The empirical Fisher uses the true labels in the data:

\[F_{\text{emp}} \;=\; \frac{1}{N} \sum_i g_i g_i^\top, \qquad g_i = \nabla_\theta \ell(f_\theta(x_i), y_i)\]

For a well-trained model where the predictive distribution matches the data, \(F \approx F_{\text{emp}}\). Otherwise they're different objects. The empirical Fisher is biased for the actual Fisher information.

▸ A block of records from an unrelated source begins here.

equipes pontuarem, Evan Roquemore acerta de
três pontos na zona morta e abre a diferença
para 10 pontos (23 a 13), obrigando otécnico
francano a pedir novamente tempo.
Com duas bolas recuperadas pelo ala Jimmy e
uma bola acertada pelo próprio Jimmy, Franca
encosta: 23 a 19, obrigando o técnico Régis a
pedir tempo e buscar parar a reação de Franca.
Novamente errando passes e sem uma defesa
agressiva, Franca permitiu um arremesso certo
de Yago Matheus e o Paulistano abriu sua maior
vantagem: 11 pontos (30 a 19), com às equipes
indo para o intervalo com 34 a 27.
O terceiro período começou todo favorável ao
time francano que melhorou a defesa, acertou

In code: EmpiricalFisherOperator. The MC Fisher is on the v1.x roadmap.

When are they equal?¶

Cross-entropy + softmax: GGN = Fisher (true, not empirical).
MSE with Gaussian likelihood: GGN = Fisher up to a constant.
Far from a minimum: Hessian, GGN, and Fisher can all differ substantially.
At a global minimum of a well-specified model: \(H = G = F\).

Which to use¶

You want…	Use
True local curvature, indefinite at saddles	`HessianOperator`
PSD curvature for sharpness on classification/regression losses	`GGNOperator`
Diagonal preconditioner / cheap natural-gradient approximation	`EmpiricalFisherOperator`
Statistically meaningful Fisher information	(MC Fisher, planned)

When a paper says "the Hessian", they often mean one of GGN/Fisher and just don't distinguish. If your loss is cross-entropy + softmax, GGN is usually what you want — it's PSD, equals the (true) Fisher, and matches the practical "sharpness" most authors describe.

Common mistake¶

Treating empirical Fisher as if it were Fisher information, then claiming statistical conclusions about the parameters. Empirical Fisher is a gradient-second-moment estimator, not an information matrix in the statistical sense unless your model fits the data well.

For an extended discussion, read Martens 2014/2020 in full — it's the canonical reference and worth the time.

References¶

Schraudolph, N. N. (2002). Fast Curvature Matrix-Vector Products for Second-Order Gradient Descent. Neural Computation 14(7).
Martens, J. (2014/2020). New Insights and Perspectives on the Natural Gradient Method. JMLR.